Copy the first line of the entries below and every line after it through the line containing "left front paw: (802, 967)". Do not include pictures.
Input for this task: Begin
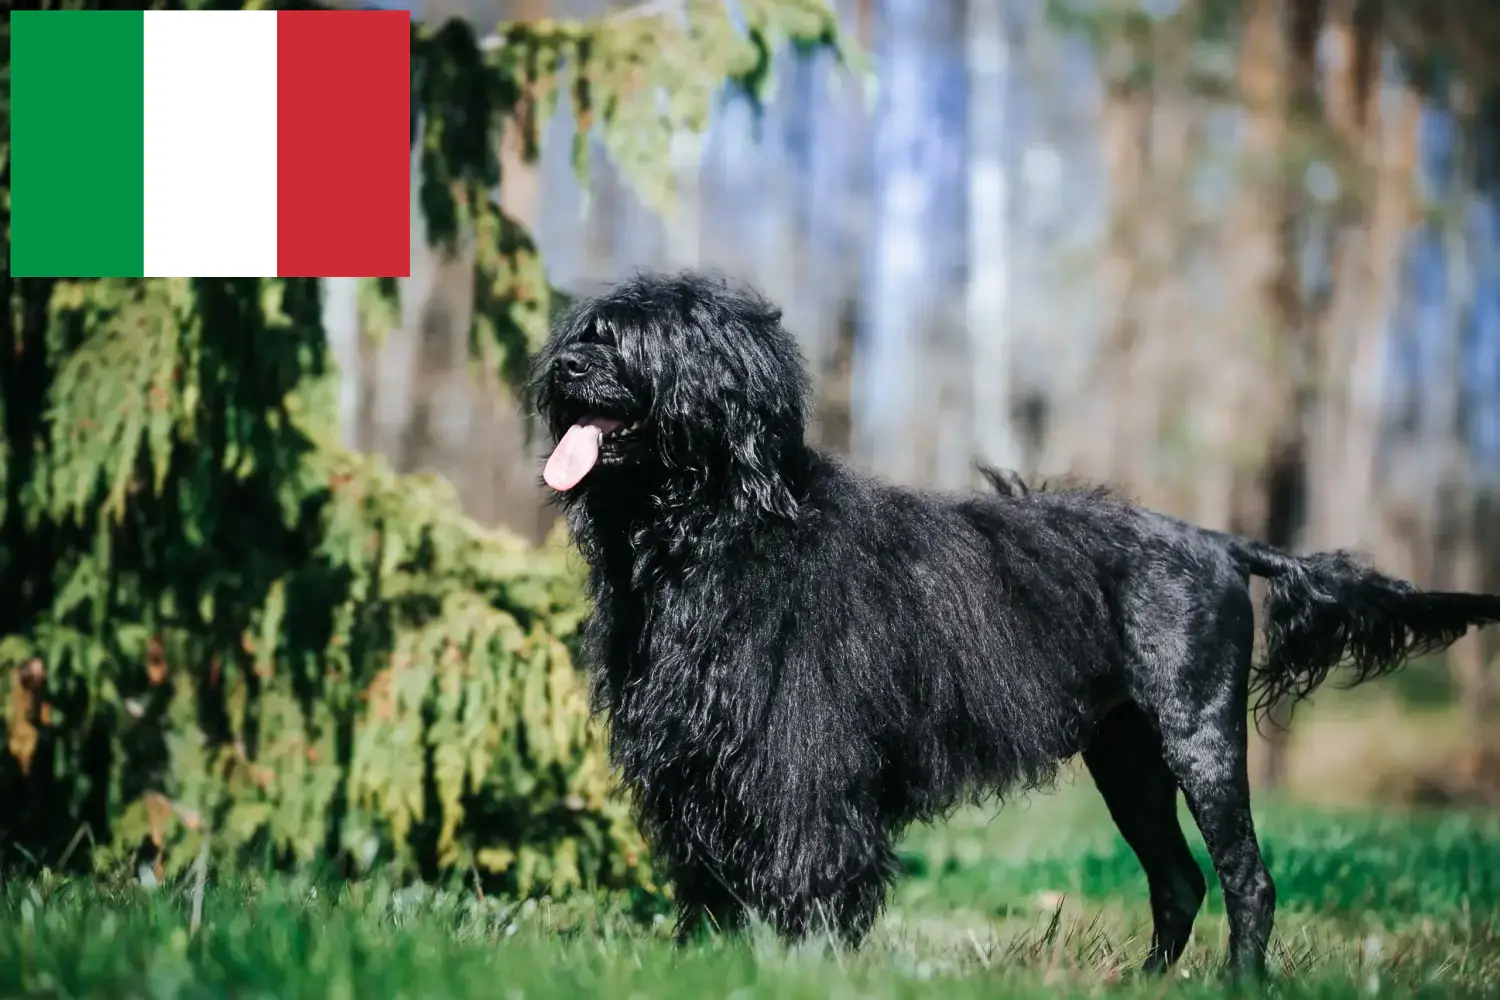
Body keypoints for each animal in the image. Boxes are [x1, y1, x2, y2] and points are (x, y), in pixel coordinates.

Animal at [534, 271, 1494, 977]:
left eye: (632, 339)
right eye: (586, 331)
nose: (564, 369)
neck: (714, 531)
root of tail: (1220, 543)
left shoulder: (804, 757)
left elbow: (809, 866)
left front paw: (802, 967)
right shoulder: (698, 753)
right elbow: (711, 869)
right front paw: (708, 960)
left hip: (1199, 732)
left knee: (1246, 878)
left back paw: (1241, 985)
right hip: (1128, 757)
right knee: (1179, 879)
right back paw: (1148, 985)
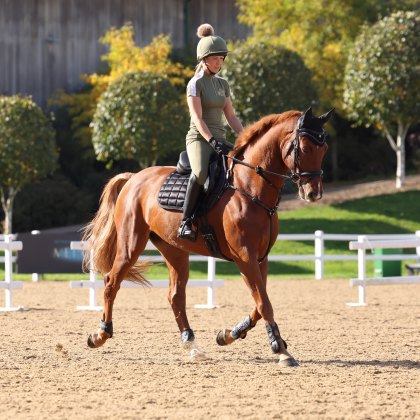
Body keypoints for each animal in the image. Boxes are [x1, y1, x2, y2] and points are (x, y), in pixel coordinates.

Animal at [82, 106, 332, 366]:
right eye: (305, 148)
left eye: (324, 149)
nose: (314, 193)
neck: (250, 188)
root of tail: (134, 178)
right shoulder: (245, 258)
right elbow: (264, 303)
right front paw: (280, 349)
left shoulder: (260, 258)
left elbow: (258, 304)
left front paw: (229, 334)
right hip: (130, 245)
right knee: (111, 282)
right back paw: (100, 334)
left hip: (174, 251)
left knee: (175, 296)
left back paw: (191, 345)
Input for this task: End
Task response |
Body keypoints for each animal in the image. Boxes are [x1, y1, x2, y2] and points are (x, y), in pixel coordinates.

Animal at [534, 271, 1494, 977]:
left eye: (632, 339)
right eye: (586, 331)
nose: (564, 369)
neck: (714, 531)
root of tail: (1220, 543)
left shoulder: (804, 757)
left elbow: (809, 866)
left front paw: (802, 967)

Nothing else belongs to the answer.